>>>
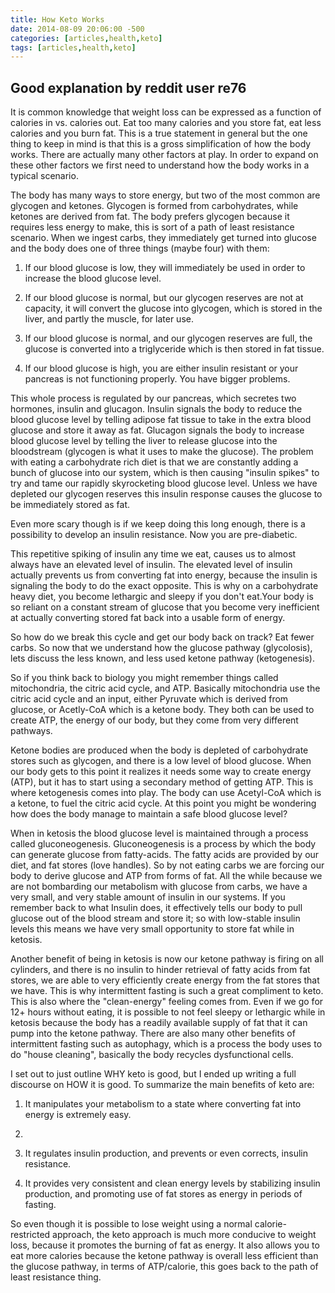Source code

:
 ```yaml
---
title: How Keto Works
date: 2014-08-09 20:06:00 -500
categories: [articles,health,keto]
tags: [articles,health,keto]
---
```


## Good explanation by reddit user re76



It is common knowledge that weight loss can be expressed as a function of calories in vs. calories out. Eat too many calories and you store fat, eat less calories and you burn fat. This is a true statement in general but the one thing to keep in mind is that this is a gross simplification of how the body works. There are actually many other factors at play. In order to expand on these other factors we first need to understand how the body works in a typical scenario.

The body has many ways to store energy, but two of the most common are glycogen and ketones. Glycogen is formed from carbohydrates, while ketones are derived from fat. The body prefers glycogen because it requires less energy to make, this is sort of a path of least resistance scenario. When we ingest carbs, they immediately get turned into glucose and the body does one of three things (maybe four) with them:

1.  If our blood glucose is low, they will immediately be used in order to increase the blood glucose level.

2.  If our blood glucose is normal, but our glycogen reserves are not at capacity, it will convert the glucose into glycogen, which is stored in the liver, and partly the muscle, for later use.

3.  If our blood glucose is normal, and our glycogen reserves are full, the glucose is converted into a triglyceride which is then stored in fat tissue.

4.  If our blood glucose is high, you are either insulin resistant or your pancreas is not functioning properly. You have bigger problems.

This whole process is regulated by our pancreas, which secretes two hormones, insulin and glucagon. Insulin signals the body to reduce the blood glucose level by telling adipose fat tissue to take in the extra blood glucose and store it away as fat. Glucagon signals the body to increase blood glucose level by telling the liver to release glucose into the bloodstream (glycogen is what it uses to make the glucose). The problem with eating a carbohydrate rich diet is that we are constantly adding a bunch of glucose into our system, which is then causing \"insulin spikes\" to try and tame our rapidly skyrocketing blood glucose level. Unless we have depleted our glycogen reserves this insulin response causes the glucose to be immediately stored as fat.

Even more scary though is if we keep doing this long enough, there is a possibility to develop an insulin resistance. Now you are pre-diabetic.

This repetitive spiking of insulin any time we eat, causes us to almost always have an elevated level of insulin. The elevated level of insulin actually prevents us from converting fat into energy, because the insulin is signaling the body to do the exact opposite. This is why on a carbohydrate heavy diet, you become lethargic and sleepy if you don\'t eat.Your body is so reliant on a constant stream of glucose that you become very inefficient at actually converting stored fat back into a usable form of energy.

So how do we break this cycle and get our body back on track? Eat fewer carbs. So now that we understand how the glucose pathway (glycolosis), lets discuss the less known, and less used ketone pathway (ketogenesis).

So if you think back to biology you might remember things called mitochondria, the citric acid cycle, and ATP. Basically mitochondria use the citric acid cycle and an input, either Pyruvate which is derived from glucose, or Acetly-CoA which is a ketone body. They both can be used to create ATP, the energy of our body, but they come from very different pathways.

Ketone bodies are produced when the body is depleted of carbohydrate stores such as glycogen, and there is a low level of blood glucose. When our body gets to this point it realizes it needs some way to create energy (ATP), but it has to start using a secondary method of getting ATP. This is where ketogenesis comes into play. The body can use Acetyl-CoA which is a ketone, to fuel the citric acid cycle. At this point you might be wondering how does the body manage to maintain a safe blood glucose level?

When in ketosis the blood glucose level is maintained through a process called gluconeogenesis. Gluconeogenesis is a process by which the body can generate glucose from fatty-acids. The fatty acids are provided by our diet, and fat stores (love handles). So by not eating carbs we are forcing our body to derive glucose and ATP from forms of fat. All the while because we are not bombarding our metabolism with glucose from carbs, we have a very small, and very stable amount of insulin in our systems. If you remember back to what Insulin does, it effectively tells our body to pull glucose out of the blood stream and store it; so with low-stable insulin levels this means we have very small opportunity to store fat while in ketosis.

Another benefit of being in ketosis is now our ketone pathway is firing on all cylinders, and there is no insulin to hinder retrieval of fatty acids from fat stores, we are able to very efficiently create energy from the fat stores that we have. This is why intermittent fasting is such a great compliment to keto. This is also where the \"clean-energy\" feeling comes from. Even if we go for 12+ hours without eating, it is possible to not feel sleepy or lethargic while in ketosis because the body has a readily available supply of fat that it can pump into the ketone pathway. There are also many other benefits of intermittent fasting such as autophagy, which is a process the body uses to do \"house cleaning\", basically the body recycles dysfunctional cells.

I set out to just outline WHY keto is good, but I ended up writing a full discourse on HOW it is good. To summarize the main benefits of keto are:

1.  It manipulates your metabolism to a state where converting fat into energy is extremely easy.
2. 
2.  It regulates insulin production, and prevents or even corrects, insulin resistance.

3.  It provides very consistent and clean energy levels by stabilizing insulin production, and promoting use of fat stores as energy in periods of fasting.

So even though it is possible to lose weight using a normal calorie-restricted approach, the keto approach is much more conducive to weight loss, because it promotes the burning of fat as energy. It also allows you to eat more calories because the ketone pathway is overall less efficient than the glucose pathway, in terms of ATP/calorie, this goes back to the path of least resistance thing.

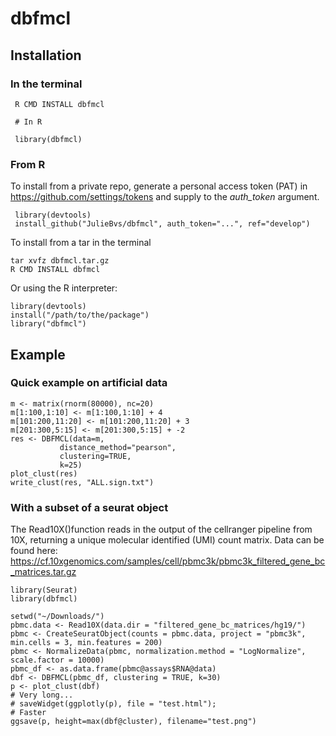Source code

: # dbfmcl

## Installation

### In the terminal

     R CMD INSTALL dbfmcl
     
     # In R
     
     library(dbfmcl)
     
### From R

To install from a private repo, generate a personal access token (PAT) in https://github.com/settings/tokens and supply to the *auth_token* argument. 

     library(devtools)
     install_github("JulieBvs/dbfmcl", auth_token="...", ref="develop")

To install from a tar in the terminal

    tar xvfz dbfmcl.tar.gz
    R CMD INSTALL dbfmcl
    
Or using the R interpreter:

    library(devtools)
    install("/path/to/the/package")
    library("dbfmcl")

## Example

### Quick example on artificial data

    m <- matrix(rnorm(80000), nc=20)
    m[1:100,1:10] <- m[1:100,1:10] + 4
    m[101:200,11:20] <- m[101:200,11:20] + 3
    m[201:300,5:15] <- m[201:300,5:15] + -2
    res <- DBFMCL(data=m,
               distance_method="pearson",
               clustering=TRUE,
               k=25)
    plot_clust(res)
    write_clust(res, "ALL.sign.txt")
    
### With a subset of a seurat object

The Read10X()function reads in the output of the cellranger pipeline from 10X, returning a unique molecular identified (UMI) count matrix.
Data can be found here: https://cf.10xgenomics.com/samples/cell/pbmc3k/pbmc3k_filtered_gene_bc_matrices.tar.gz 

    library(Seurat)
    library(dbfmcl)

    setwd("~/Downloads/")
    pbmc.data <- Read10X(data.dir = "filtered_gene_bc_matrices/hg19/")
    pbmc <- CreateSeuratObject(counts = pbmc.data, project = "pbmc3k", min.cells = 3, min.features = 200)
    pbmc <- NormalizeData(pbmc, normalization.method = "LogNormalize", scale.factor = 10000)
    pbmc_df <- as.data.frame(pbmc@assays$RNA@data)
    dbf <- DBFMCL(pbmc_df, clustering = TRUE, k=30)
    p <- plot_clust(dbf)
    # Very long...
    # saveWidget(ggplotly(p), file = "test.html");
    # Faster 
    ggsave(p, height=max(dbf@cluster), filename="test.png")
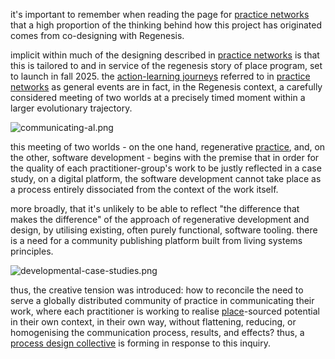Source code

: it's important to remember when reading the page for [practice networks](/collaborators/communities-of-practice/practice-networks.md) that a high proportion of the thinking behind how this project has originated comes from co-designing with Regenesis. 

implicit within much of the designing described in [practice networks](/collaborators/communities-of-practice/practice-networks.md) is that this is tailored to and in service of the regenesis story of place program, set to launch in fall 2025. the [action-learning journeys](/patterns/action-learning%20journeys.md) referred to in [practice networks](/collaborators/communities-of-practice/practice-networks.md) as general events are in fact, in the Regenesis context, a carefully considered meeting of two worlds at a precisely timed moment within a larger evolutionary trajectory. 

![communicating-al.png](/communicating-al.png)

this meeting of two worlds - on the one hand, regenerative [practice](/glossary/Practice.md), and, on the other, software development - begins with the premise that in order for the quality of each practitioner-group's work to be justly reflected in a case study, on a digital platform, the software development cannot take place as a process entirely dissociated from the context of the work itself. 

more broadly, that it's unlikely to be able to reflect "the difference that makes the difference" of the approach of regenerative development and design, by utilising existing, often purely functional, software tooling. there is a need for a community publishing platform built from living systems principles.

![developmental-case-studies.png](/developmental-case-studies.png)

thus, the creative tension was introduced: how to reconcile the need to serve a globally distributed community of practice in communicating their work, where each practitioner is working to realise [place](/glossary/Place.md)-sourced potential in their own context, in their own way, without flattening, reducing, or homogenising the communication process, results, and effects? thus, a [process design collective](/glossary/Process%20Design%20Collective.md) is forming in response to this inquiry.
<<<
What to produce ->
Look through the data above for the word "matrix". Report each line where it occurs.

Solution to this exercise ->
    m <- matrix(rnorm(80000), nc=20)
The Read10X()function reads in the output of the cellranger pipeline from 10X, returning a unique molecular identified (UMI) count matrix.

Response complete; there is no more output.